I’ve come to the conclusion after watching literally thousands of movies that I don’t like straight drama.  I rarely enjoy it unless there is some genre component to reel me in.  Sometimes even genre actors don’t help, such as Doctor Who’s David Tennant and Arthur Darvill in the BBC series Broadchurch.  I don’t go to movies for portrayals of real life, no matter how good the portrayal is supposed to be.  The list of exceptions to my distaste for straight drama is probably pretty large because I am pretty open minded.  The genre hook could be tenuous but it must be there.

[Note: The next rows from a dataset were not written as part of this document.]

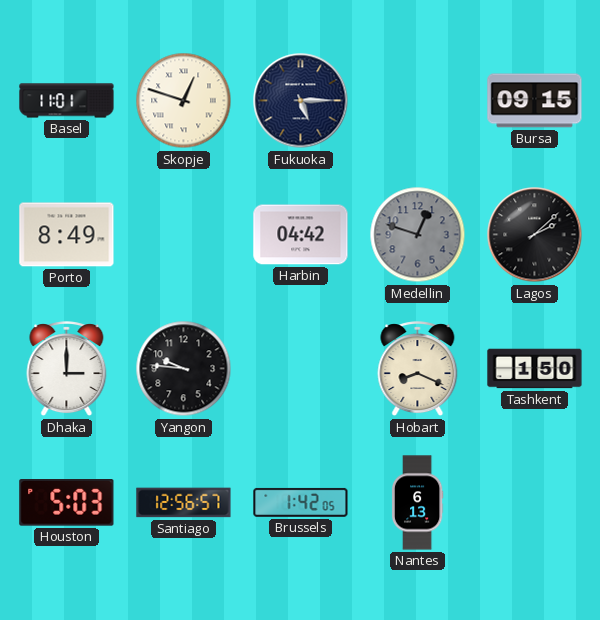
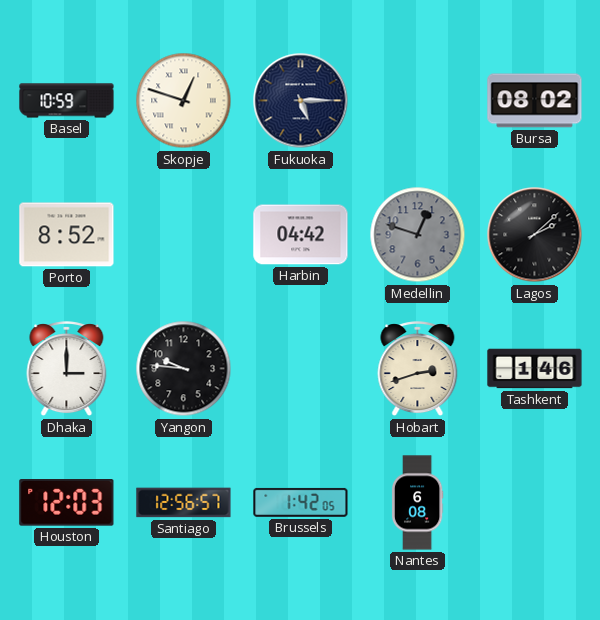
Basel: 11:01 -> 10:59
Bursa: 09:15 -> 08:02
Porto: 8:49 -> 8:52
Hobart: 8:19 -> 2:42
Tashkent: 1:50 -> 1:46
Houston: 5:03 -> 12:03
Nantes: 6:13 -> 6:08
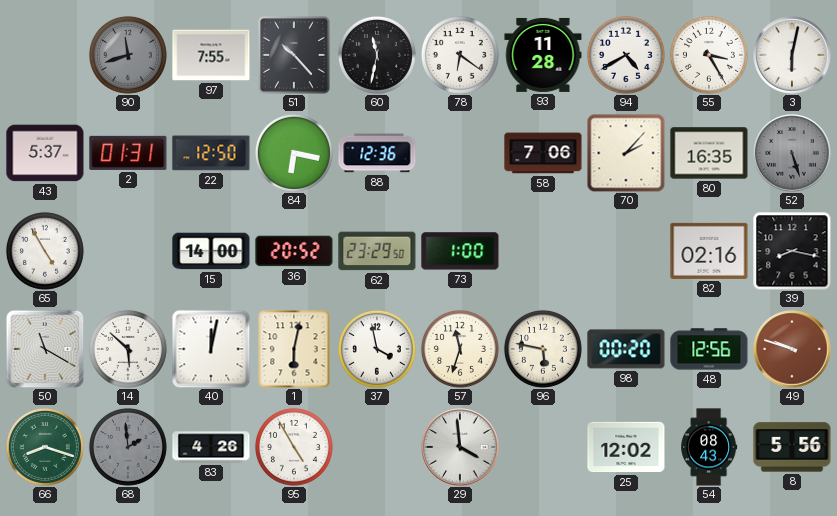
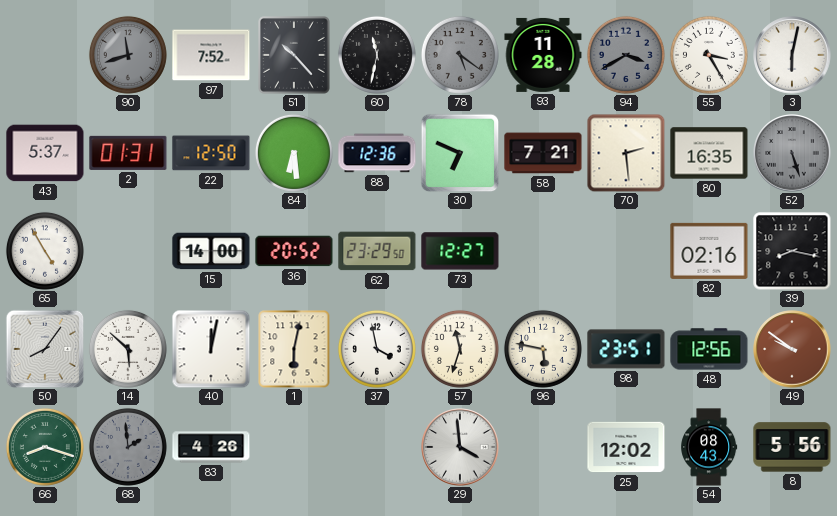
97: 7:55 -> 7:52
78: 6:21 -> 5:21
78 dial: white -> grey
94: 4:40 -> 3:40
94 dial: white -> grey
84: 6:17 -> 6:29
30: none -> 6:49
58: 7:06 -> 7:21
70: 2:07 -> 2:29
73: 1:00 -> 12:27
50: 11:20 -> 8:06
98: 00:20 -> 23:51
49: 9:48 -> 9:51
95: 4:55 -> none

Of course the most celebrated dramatist of all time is William Shakespeare.  I love his comedies adapted to screen, particularly Kenneth Branagh’s costume drama Much Ado About Nothing.  I also love the history plays–again, costume drama–and especially the 1990s Henry V–again, Branagh’s version.  The genre hook is easy with his histories–historical fiction.  But take that drama into the present day, such as with Joss Whedon’s 2013 Much Ado About Nothing, and I could hardly be less interested in it.  Even with a bunch of genre actors in the cast.

Whishaw as Richard II

Historical drama in the form of four of Shakespeare’s history plays adapted to screen on the BBC in 2012 begin tomorrow in the States with The Hollow Crown on PBS’s Great Performances.  And better yet, they are staged in the historical period–not contemporary updates–and as a bonus they feature a host of genre actors.